Diários do Reencontro - A boa colheita... - Parte V

Estava nos meus últimos dias pelo Arquipélago de Milénia e no Conselho de Mestres da Ordem dos Cavaleiros do Poder. Liderados pelo Mestre Guardador de Sonhos, Mizegui Takasugui, tínhamos treinado velhas artes ancestrais de meditação, orientação, de gestão do nosso silêncio, de conexão com os elementos e sobre a nossa noção de consistência. Hoje, como última prova, Mizegui poria à prova os nossos sentidos mais primários. 

Era suposto fazermos o Caminho da Peregrinação Impossível que ligava a Lagoa das Visões à Lagoa dos Vendavais. Apenas metade dos Mestres conseguiam concluir esta prova. Era um desafio físico e mental brutal. Poucos estavam à altura.

O caminho era todo feito vendado. Incluía escalada, mergulhar em túneis subaquáticos, passar por desafios que incluíam atravessar desfiladeiros por entre cordas suspensas, nadar entre as margens da Lagoa dos Vendavais e por fim escalar um enorme embondeiro onde terminaria a prova e nos era retirada a venda. Mais que testar capacidades físicas a prova pretendia despertar os nossos sentidos para além da visão. Mas o verdadeiro desafio era escalar a Cascata dos Vendavais antes do embondeiro que vos falei. 

Atravessada a Lagoa dos Vendavais segue-se a Cascata com o mesmo nome. A torrente de água é avassaladora. Escala-la é quase impossível. Era aqui que metade dos Mestres desistia ou simplesmente percebia que não era capaz.

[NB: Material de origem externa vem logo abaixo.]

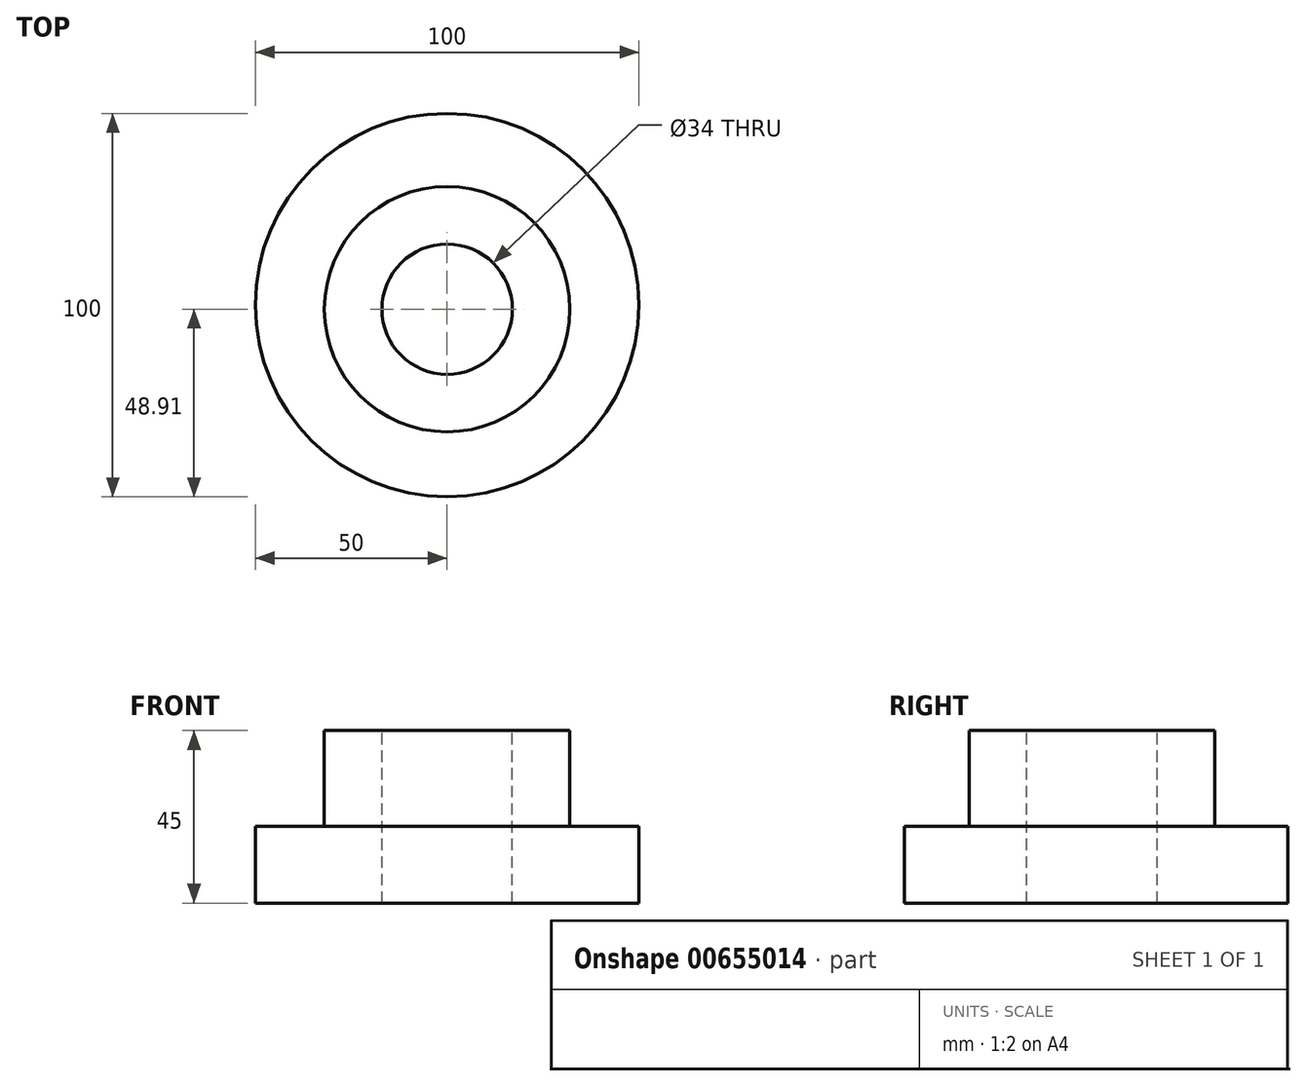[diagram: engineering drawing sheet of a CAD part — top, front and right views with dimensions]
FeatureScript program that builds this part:
annotation { "Feature Type Name" : "Feature", "Feature Type Description" : "" }
export const myFeature = defineFeature(function(context is Context, id is Id, definition is map)
    precondition{}
    {
        {
            var Q0;
            Q0=qCreatedBy(makeId("Top.planeOp"),FACE);
            var sketch = newSketch(context, id + "F0", { "sketchPlane" : qUnion([Q0])});
            skCircle(sketch, "E0", {"center": v(0, 1.09) * mm, "radius": 50 * mm});
            skSolve(sketch);
        }
        {
            var Q0;
            Q0=makeQuery(id+"F0.imprint","IMPRINT",FACE,{"disambiguationData":[TD([[makeQuery(id+"F0.imprint","IMPRINT",EDGE,{"derivedFrom":sQuery(id+"F0.wireOp",EDGE,"E0")}),1.0]])]});
            extrude(context, id + "F1", {"entities" : qUnion([Q0]), "depth" : 20 * mm, "offsetDistance" : 25 * mm});
        }
        {
            var Q0;
            Q0=makeQuery(id+"F1.opExtrude","CAP_FACE",FACE,{"disambiguationData":[OSD([sQuery(id+"F0.wireOp",EDGE,"E0")])],"isStart":false});
            var sketch = newSketch(context, id + "F2", { "sketchPlane" : qUnion([Q0])});
            skCircle(sketch, "E1", {"center": v(0, 0) * mm, "radius": 32 * mm});
            skSolve(sketch);
        }
        {
            var Q0;
            Q0=makeQuery(id+"F2.imprint","IMPRINT",FACE,{"disambiguationData":[TD([[makeQuery(id+"F2.imprint","IMPRINT",EDGE,{"derivedFrom":sQuery(id+"F2.wireOp",EDGE,"E1")}),1.0]])]});
            extrude(context, id + "F3", {"entities" : qUnion([Q0]), "operationType" : NewBodyOperationType.ADD, "depth" : 25 * mm, "offsetDistance" : 25 * mm});
        }
        {
            var Q0;
            Q0=makeQuery(id+"F3.opExtrude","CAP_FACE",FACE,{"disambiguationData":[OSD([sQuery(id+"F2.wireOp",EDGE,"E1")])],"isStart":false});
            var sketch = newSketch(context, id + "F4", { "sketchPlane" : qUnion([Q0])});
            skPoint(sketch, "E2", {"position": v(0, 0) * mm});
            skSolve(sketch);
        }
        {
            var Q0;
            Q0=sQuery(id+"F4.wireOp",VERTEX,"E2");
            var Q1;
            Q1=makeQuery(id+"F1.opExtrude","SWEPT_BODY",BODY,{"disambiguationData":[OSD([sQuery(id+"F0.wireOp",EDGE,"E0")])]});
            hole(context, id + "F5", {"style" : HoleStyle.SIMPLE, "endStyle" : HoleEndStyle.THROUGH, "holeDiameter" : 34 * mm, "majorDiameter" : 5 * mm, "isTappedThrough" : true, "tappedDepth" : 12 * mm, "tapClearance" : 3, "locations" : qUnion([Q0]), "scope" : qUnion([Q1])});
        }
    });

Fui o oitavo a sair. Com muito sacrifício fui capaz de passar cada obstáculo. Por cada desafio recorria aos meus sentidos mais primários e a tudo o que havia treinado. Tinha chegado a vez de nadar toda a Lagoa dos Vendavais. Deixei que o som da Cascata dos Vendavais lá ao longe tomasse conta da minha audição e lancei-me à água nadando na sua direção. Cada metro galgado dava origem a um som da água a bater cada vez mais ensurdecedor. Estava na hora. Ainda na água, vendado, tinha de conseguir escalar a Cascata até ao embondeiro. Fiz uma primeira tentativa mas a torrente de água nem me permitia tocar em rocha sólida. Tentei o mesmo procedimento mais uma dezena de vezes. Estava a ficar sem forças. Num esforço último, e quase sem força, lancei-me em profundidade e consegui agarrar-me a rocha firme. Comecei então a subida impossível. Cada elevação era feita em muito esforço contra a violenta torrente de água. Estava a conseguir até que... as forças me faltaram e a torrente de água me devolveu de forma abrupta à Lagoa dos Vendavais. Depois, não havia muito mais a fazer, a minha prova ficava por ali.

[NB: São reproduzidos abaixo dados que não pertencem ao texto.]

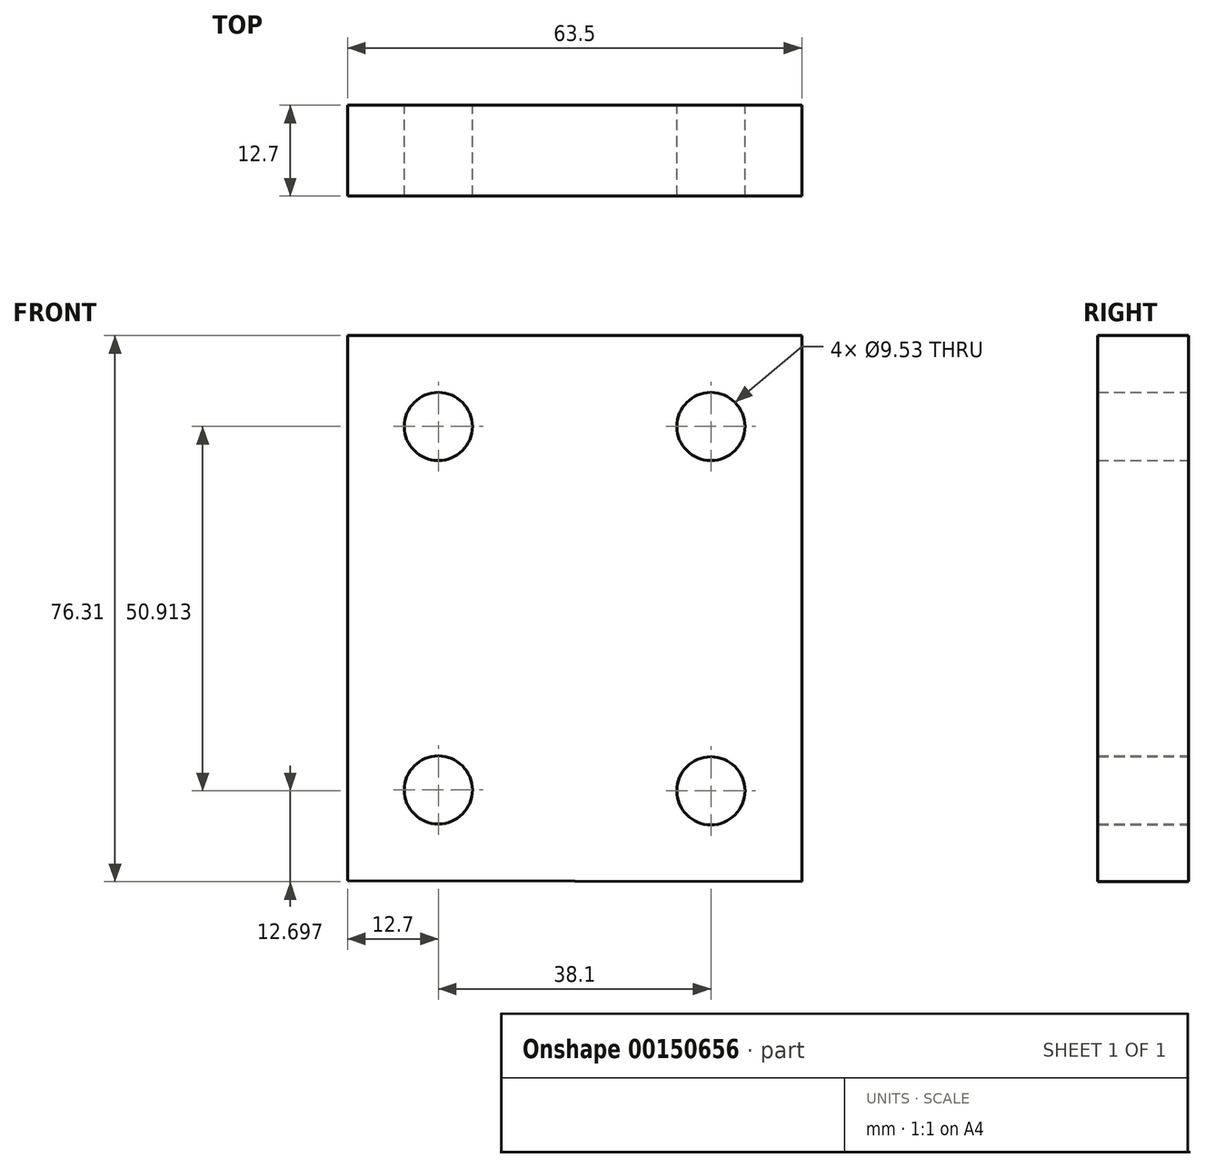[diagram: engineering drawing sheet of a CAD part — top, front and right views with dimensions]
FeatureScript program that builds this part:
annotation { "Feature Type Name" : "Feature", "Feature Type Description" : "" }
export const myFeature = defineFeature(function(context is Context, id is Id, definition is map)
    precondition{}
    {
        {
            var Q0;
            Q0=qCreatedBy(makeId("Front.planeOp"),FACE);
            var sketch = newSketch(context, id + "F0", { "sketchPlane" : qUnion([Q0])});
            skCircle(sketch, "E0", {"center": v(0, 0) * mm, "radius": 4.76 * mm});
            skCircle(sketch, "E1", {"center": v(38.1, -0.11) * mm, "radius": 4.76 * mm});
            skCircle(sketch, "E2", {"center": v(0, 50.8) * mm, "radius": 4.76 * mm});
            skCircle(sketch, "E3", {"center": v(38.1, 50.8) * mm, "radius": 4.76 * mm});
            skLineSegment(sketch, "E4", {"start": v(50.8, -12.81) * mm, "end": v(50.8, 63.5) * mm});
            skLineSegment(sketch, "E5", {"start": v(-12.7, -12.7) * mm, "end": v(50.8, -12.81) * mm});
            skLineSegment(sketch, "E6", {"start": v(-12.7, -12.7) * mm, "end": v(-12.7, 63.5) * mm});
            skLineSegment(sketch, "E7", {"start": v(-12.7, 63.5) * mm, "end": v(50.8, 63.5) * mm});
            skSolve(sketch);
        }
        {
            var Q0;
            Q0=makeQuery(id+"F0.imprint","IMPRINT",FACE,{"disambiguationData":[TD([[makeQuery(id+"F0.imprint","IMPRINT",EDGE,{"derivedFrom":sQuery(id+"F0.wireOp",EDGE,"E0")}),-1.0]])]});
            extrude(context, id + "F1", {"entities" : qUnion([Q0]), "depth" : 12.7 * mm});
        }
    });
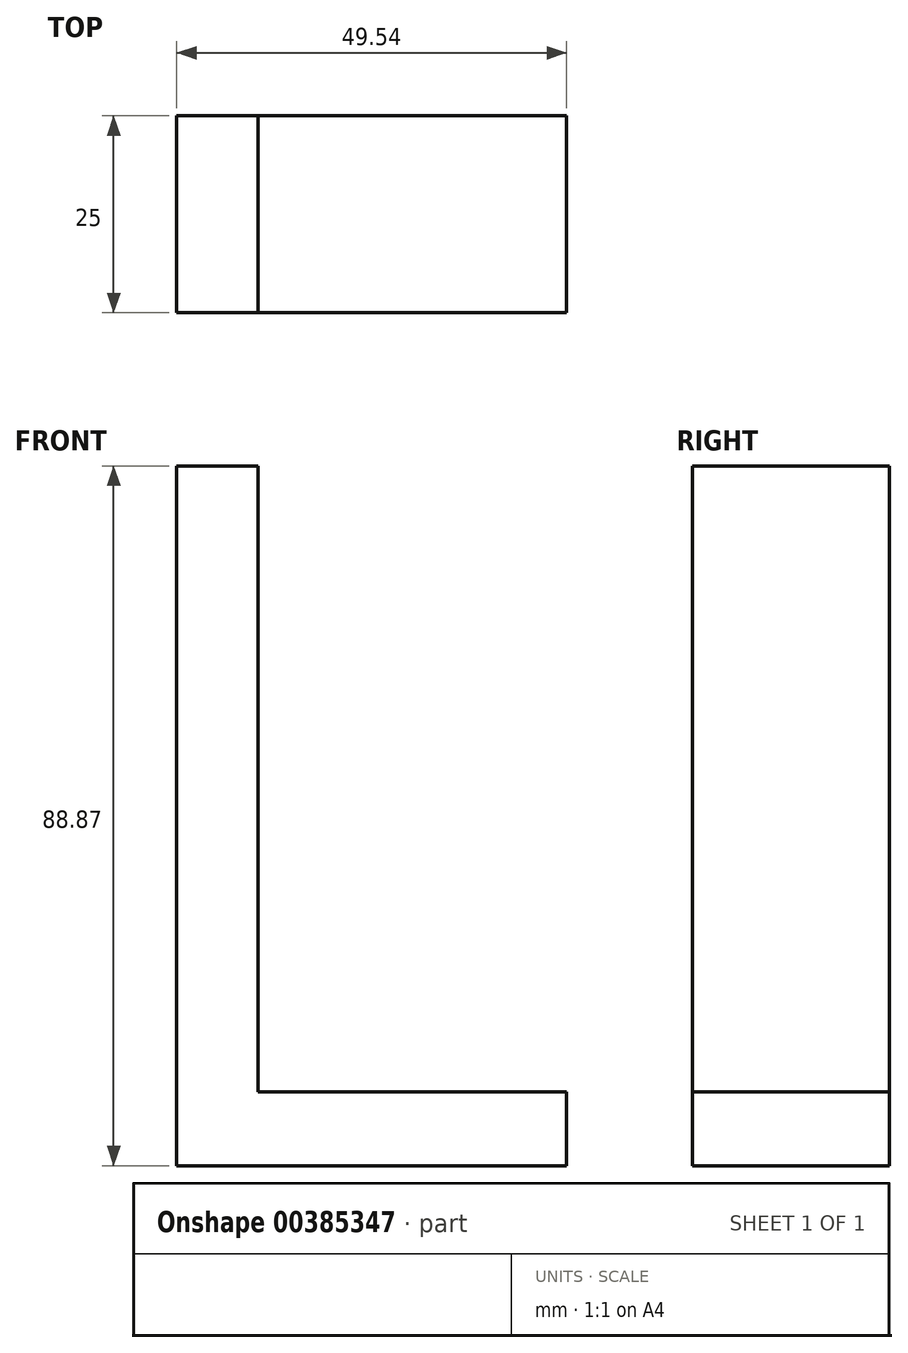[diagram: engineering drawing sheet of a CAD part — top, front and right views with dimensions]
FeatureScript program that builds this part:
annotation { "Feature Type Name" : "Feature", "Feature Type Description" : "" }
export const myFeature = defineFeature(function(context is Context, id is Id, definition is map)
    precondition{}
    {
        {
            var Q0;
            Q0=qCreatedBy(makeId("Front.planeOp"),FACE);
            var sketch = newSketch(context, id + "F0", { "sketchPlane" : qUnion([Q0])});
            skText(sketch, "E0", { "text": "L", "fontName": "OpenSans-Regular.ttf"});
            const initialGuessF0  = {"E0": [-0.05473, -0.04828, 1, 0, 0.08963]};
            skSetInitialGuess(sketch, initialGuessF0);
            skSolve(sketch);
        }
        {
            var Q0;
            Q0=qSketchRegion(id+"F0",true);
            extrude(context, id + "F1", {"entities" : qUnion([Q0]), "depth" : 25 * mm});
        }
    });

Mais de metade dos Mestres não havia conseguido superar a prova e eu era um deles. 

Há noite, em arena, com uma fogueira a iluminar a nossa assembleia, Mizegui questionava-nos sobre o que havia faltado para que não conseguíssemos terminar a prova. Cada um foi capaz de perceber o que havia faltado no seu treino. No meu caso não havia, no devido tempo, treinado a minha conexão com a água e aprender a utilizar a mesma como um indutor. Ou seja, ser capaz de manipular a água ao ponto de abrir passagens que me permitissem avançar perante esta. 

A este respeito, Mizegui lembrou que cada um colhe o que escolheu plantar no tempo certo e o resultado do Caminho da Peregrinação Impossível, em parte, era resultado disso mesmo. Ficam aqui as suas palavras:

- A vida do hoje é o que plantaste na jornada do ontem. A melhor hora para se começar a plantar teria sido há 25 anos atrás, a segunda melhor é hoje. Já não podes plantar as aventuras passadas, mas podes começar a sonhar todas as outras que te faltam viver. Não adies mais a boa colheita, começa hoje a plantar as boas aventuras que vais querer colher.

Os meus dias no Conselho de Mestres haviam chegado ao fim.